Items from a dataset
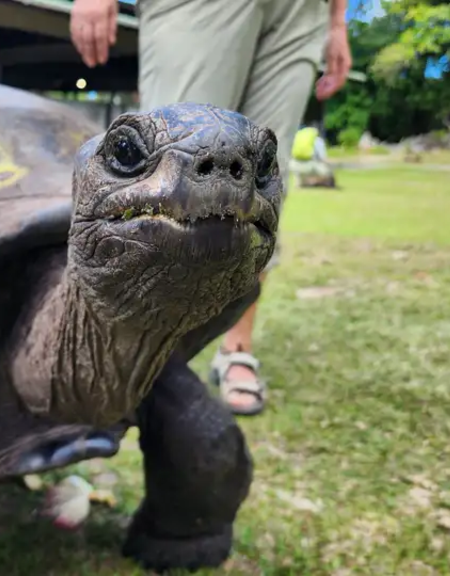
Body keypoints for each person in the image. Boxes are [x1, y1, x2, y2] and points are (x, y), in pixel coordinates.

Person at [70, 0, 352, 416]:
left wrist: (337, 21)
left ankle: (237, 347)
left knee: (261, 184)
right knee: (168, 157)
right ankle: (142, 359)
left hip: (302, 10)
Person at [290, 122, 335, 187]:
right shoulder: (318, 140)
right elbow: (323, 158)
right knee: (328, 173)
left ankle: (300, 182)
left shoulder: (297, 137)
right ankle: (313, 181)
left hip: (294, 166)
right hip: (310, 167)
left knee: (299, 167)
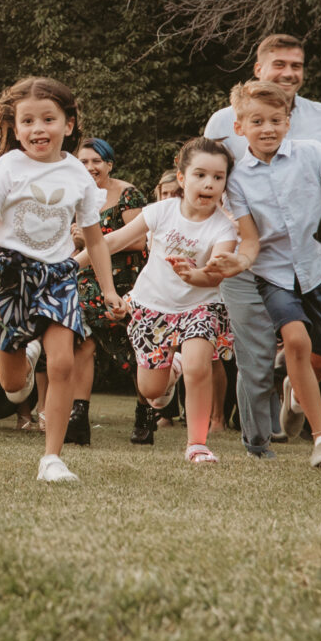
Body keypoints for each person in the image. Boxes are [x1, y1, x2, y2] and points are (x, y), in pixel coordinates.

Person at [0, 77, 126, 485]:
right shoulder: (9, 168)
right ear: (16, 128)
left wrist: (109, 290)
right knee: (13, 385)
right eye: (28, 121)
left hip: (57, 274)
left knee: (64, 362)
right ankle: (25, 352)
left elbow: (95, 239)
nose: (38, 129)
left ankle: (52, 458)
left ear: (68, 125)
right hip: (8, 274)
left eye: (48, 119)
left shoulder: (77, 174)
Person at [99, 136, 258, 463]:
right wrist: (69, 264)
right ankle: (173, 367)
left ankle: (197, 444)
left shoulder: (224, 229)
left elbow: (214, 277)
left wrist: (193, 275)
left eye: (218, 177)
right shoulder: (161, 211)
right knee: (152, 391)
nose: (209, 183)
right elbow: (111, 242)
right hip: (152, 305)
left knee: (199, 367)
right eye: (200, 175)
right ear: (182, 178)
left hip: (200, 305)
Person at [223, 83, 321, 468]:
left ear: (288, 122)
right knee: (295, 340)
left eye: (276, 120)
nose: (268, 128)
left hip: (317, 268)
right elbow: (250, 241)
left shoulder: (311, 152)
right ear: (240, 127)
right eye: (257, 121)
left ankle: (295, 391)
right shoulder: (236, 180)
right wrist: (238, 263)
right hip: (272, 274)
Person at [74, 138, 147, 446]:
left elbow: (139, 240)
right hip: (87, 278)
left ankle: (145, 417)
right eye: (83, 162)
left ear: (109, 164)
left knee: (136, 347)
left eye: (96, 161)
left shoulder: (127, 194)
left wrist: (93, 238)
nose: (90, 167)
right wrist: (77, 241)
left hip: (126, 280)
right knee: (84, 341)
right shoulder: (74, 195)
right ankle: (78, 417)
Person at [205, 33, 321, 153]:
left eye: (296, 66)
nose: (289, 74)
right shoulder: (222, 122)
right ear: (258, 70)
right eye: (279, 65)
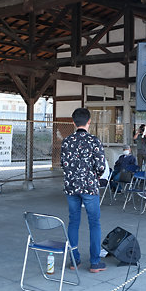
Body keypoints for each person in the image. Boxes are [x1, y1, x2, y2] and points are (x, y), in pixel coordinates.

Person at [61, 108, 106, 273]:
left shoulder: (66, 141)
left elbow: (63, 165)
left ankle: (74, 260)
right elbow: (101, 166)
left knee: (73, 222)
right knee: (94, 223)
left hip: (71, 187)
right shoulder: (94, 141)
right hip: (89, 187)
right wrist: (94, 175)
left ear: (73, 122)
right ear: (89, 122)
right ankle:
* * *
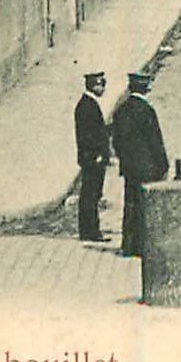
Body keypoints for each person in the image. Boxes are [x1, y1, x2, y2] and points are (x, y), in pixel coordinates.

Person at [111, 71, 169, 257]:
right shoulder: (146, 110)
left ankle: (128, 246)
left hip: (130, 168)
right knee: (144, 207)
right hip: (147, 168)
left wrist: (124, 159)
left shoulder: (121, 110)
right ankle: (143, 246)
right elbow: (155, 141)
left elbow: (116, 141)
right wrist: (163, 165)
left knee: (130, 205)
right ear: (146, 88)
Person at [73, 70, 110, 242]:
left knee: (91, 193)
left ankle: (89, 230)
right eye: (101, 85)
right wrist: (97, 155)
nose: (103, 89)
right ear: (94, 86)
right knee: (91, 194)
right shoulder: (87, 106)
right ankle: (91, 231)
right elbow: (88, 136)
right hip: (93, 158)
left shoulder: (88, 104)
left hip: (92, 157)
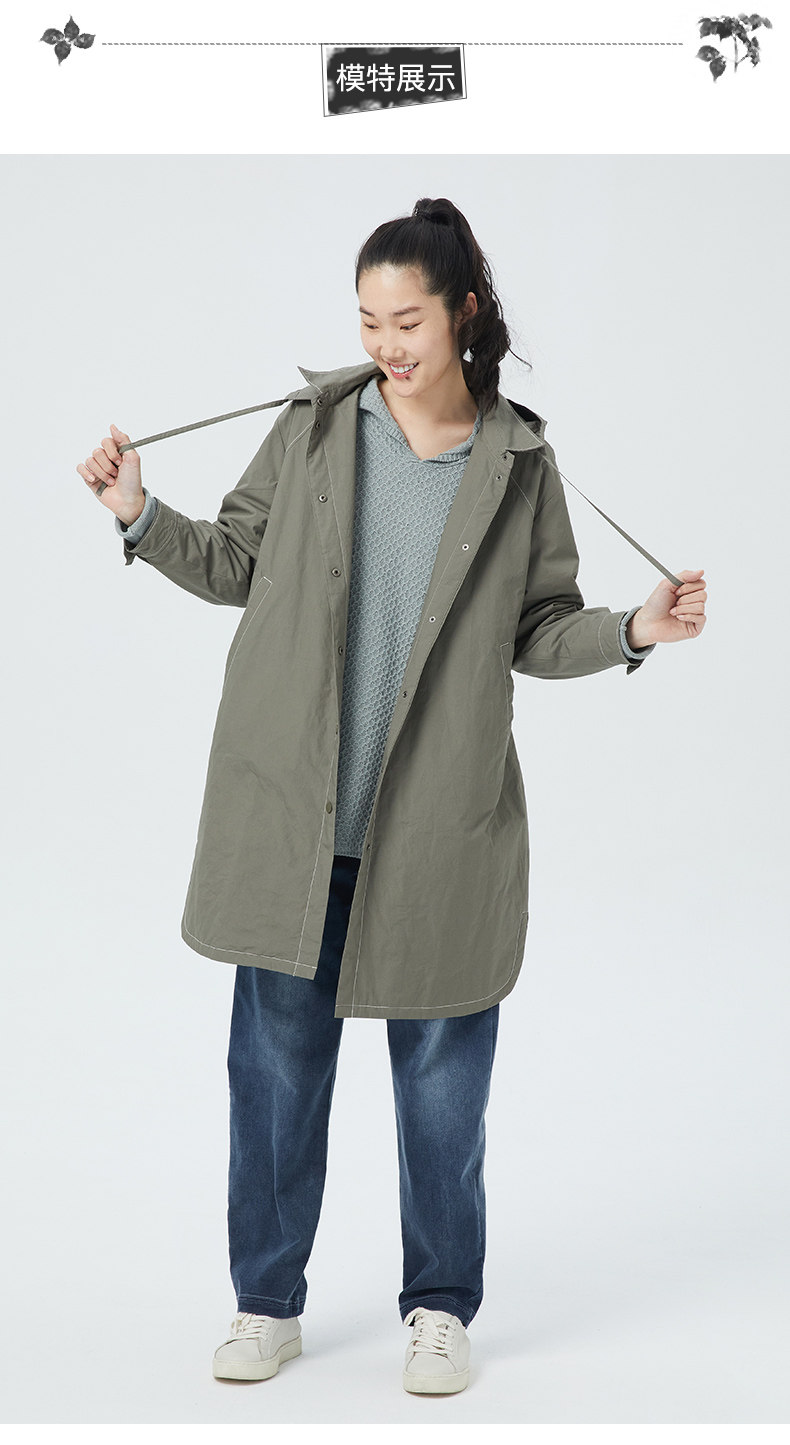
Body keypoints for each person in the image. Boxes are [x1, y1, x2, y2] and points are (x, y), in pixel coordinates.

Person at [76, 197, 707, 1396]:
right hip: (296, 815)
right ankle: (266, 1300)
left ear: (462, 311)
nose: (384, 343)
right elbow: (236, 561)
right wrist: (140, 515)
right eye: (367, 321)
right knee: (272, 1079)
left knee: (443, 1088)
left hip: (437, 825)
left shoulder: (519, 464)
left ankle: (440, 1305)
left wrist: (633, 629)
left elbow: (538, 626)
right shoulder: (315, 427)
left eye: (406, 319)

TASK TO CARRY OUT: Set down only the lines above that fall between the line holding "left ankle: (52, 458)" and the line holding "left eye: (96, 161)", inclusive, keeping each exact.

PROBLEM SOLUTION:
left ankle: (52, 458)
left ear: (68, 125)
right hip: (8, 274)
left eye: (48, 119)
left shoulder: (77, 174)
Person at [99, 136, 258, 463]:
right wrist: (69, 264)
right ankle: (173, 367)
left ankle: (197, 444)
left shoulder: (224, 229)
left elbow: (214, 277)
left wrist: (193, 275)
left eye: (218, 177)
right shoulder: (161, 211)
right knee: (152, 391)
nose: (209, 183)
right elbow: (111, 242)
right hip: (152, 305)
left knee: (199, 367)
right eye: (200, 175)
right ear: (182, 178)
left hip: (200, 305)
Person at [223, 83, 321, 468]:
left ear: (288, 122)
right knee: (295, 340)
left eye: (276, 120)
nose: (268, 128)
left hip: (317, 268)
right elbow: (250, 241)
left shoulder: (311, 152)
right ear: (240, 127)
right eye: (257, 121)
left ankle: (295, 391)
right shoulder: (236, 180)
right wrist: (238, 263)
right hip: (272, 274)
Person at [74, 138, 147, 446]:
left elbow: (139, 240)
right hip: (87, 278)
left ankle: (145, 417)
right eye: (83, 162)
left ear: (109, 164)
left knee: (136, 347)
left eye: (96, 161)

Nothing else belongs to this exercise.